# Please help!! Print is changing colour after 2 days



## ieolivier (Jul 8, 2015)

Hi! I please need your advice! We printed a 3 color logo on 9 Tracksuit Jackets(Triacestate Fabric) and the prints came our perfect!. But after 2 days the client phoned me and told me that the yellow, that we printed on the black tops , have changed color! It is now Lime green!

Does anyone knows what the problem can be?

We used plastisol ink.

Thanks in advance!


----------



## utero (Jun 9, 2007)

Sounds like the dye from the garment has gone into the ink. I get that with some football shirts with a white vinyl, you have to use a blockout vinyl to prevent it. I believe you can get blockout for screenprinting as well


----------



## ieolivier (Jul 8, 2015)

Hi, That was my feeling as well. Thanks so much!


----------



## artlife (Jan 15, 2010)

ieolivier said:


> Hi! I please need your advice! We printed a 3 color logo on 9 Tracksuit Jackets(Triacestate Fabric) and the prints came our perfect!. But after 2 days the client phoned me and told me that the yellow, that we printed on the black tops , have changed color! It is now Lime green!
> 
> Does anyone knows what the problem can be?
> 
> ...


It's called dye migration. When printing on synthetics with plastisols you need to use inks formulated for that purpose (often called "low bleed") or use an underbase that is a "bleed blocker". The bleed blockers are grey or black, so they are a separate underbase. In your case you would have needed either a low bleed yellow such as a Dri-Fit ink from One Stroke, or to print a low bleed white underbase and then any yellow on top. 
p.s. bleed blockers are usually for printing on sublimated fabrics since they are a especially problematic for dye migration


----------



## ieolivier (Jul 8, 2015)

Thanks so much for your help ! you guys rock! I am on my way to go buy some low bleed ink. I am going to buy some for the white underbase and then also the yellow. I am so over this job, it is costing me much more that I was making on this job! Thanks again!


----------



## Cl0ckw0rk (Jul 1, 2015)

Wilflex epic poly one is a good ink to use and it cures at a lower temp. Which is a lot of your problem. The hotter your drier the more bleed you will get with reg plastisol ink, but you also compromise your ink/color washing out and/or longevity of the tee


----------



## red514 (Jul 21, 2009)

all good info posted so far, just wanted to add one tip. 
do not stack hot shirts right out of the dryer, stacking the shirts right away keeps them hot allowing dye migration to continue. best to let them cool off for a couple minutes (just a minute or two makes a difference) and then stack. we do this mostly for garments dyed with red as that is the biggest offender.


----------



## ieolivier (Jul 8, 2015)

## GIVEN ENTRIES
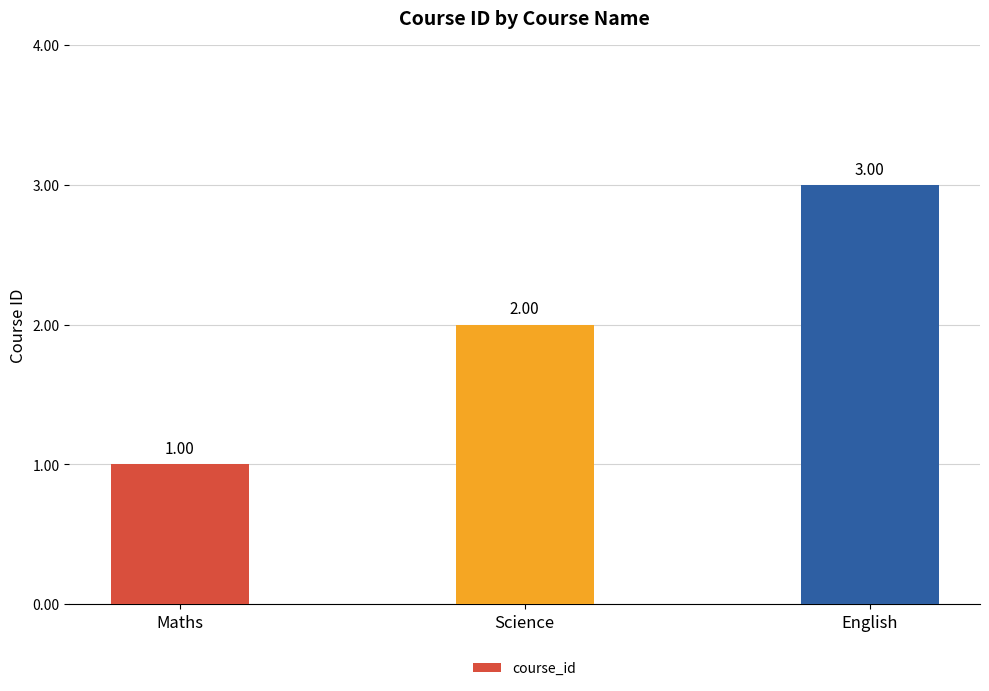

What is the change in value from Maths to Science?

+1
...
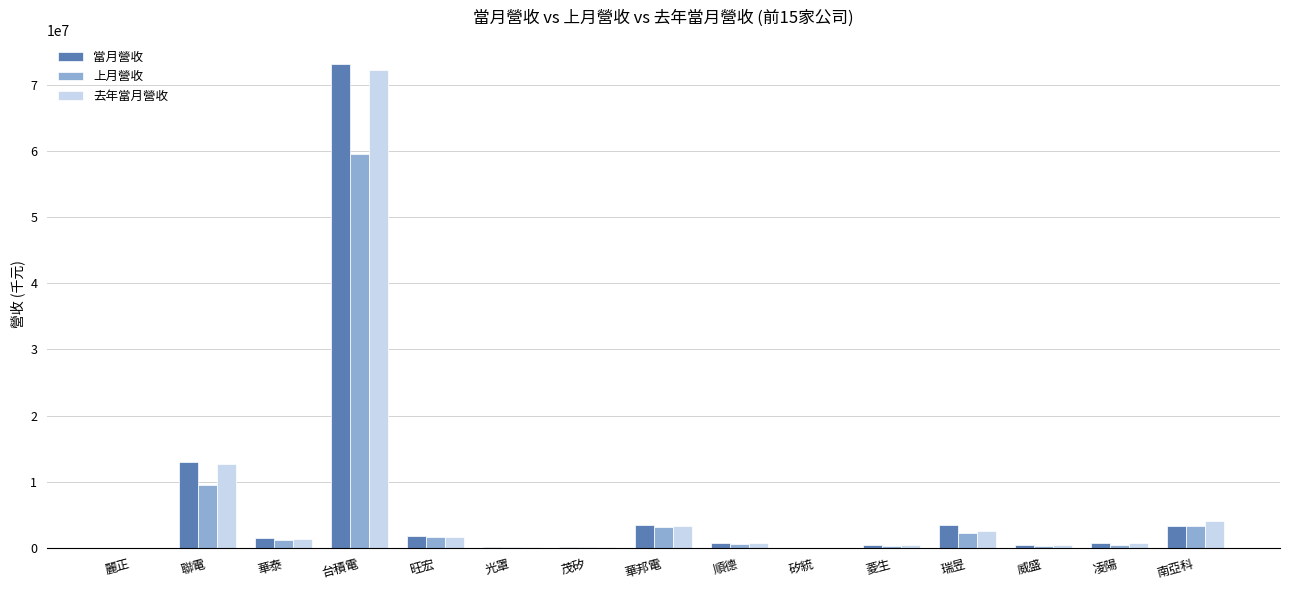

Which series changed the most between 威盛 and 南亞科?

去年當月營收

## ASSIGNED TASK A
From the forum thread about the yellow print that changed color, reproduce everything from "Wilflex epic poly" down to "(Jul 21, 2009)".
## ASSIGNED TASK B
In the forum thread about the yellow print that changed color, what colors are bleed blockers said to be?

## RESPONSE BOX A
Wilflex epic poly one is a good ink to use and it cures at a lower temp. Which is a lot of your problem. The hotter your drier the more bleed you will get with reg plastisol ink, but you also compromise your ink/color washing out and/or longevity of the tee


----------



## red514 (Jul 21, 2009)

## RESPONSE BOX B
Grey or black.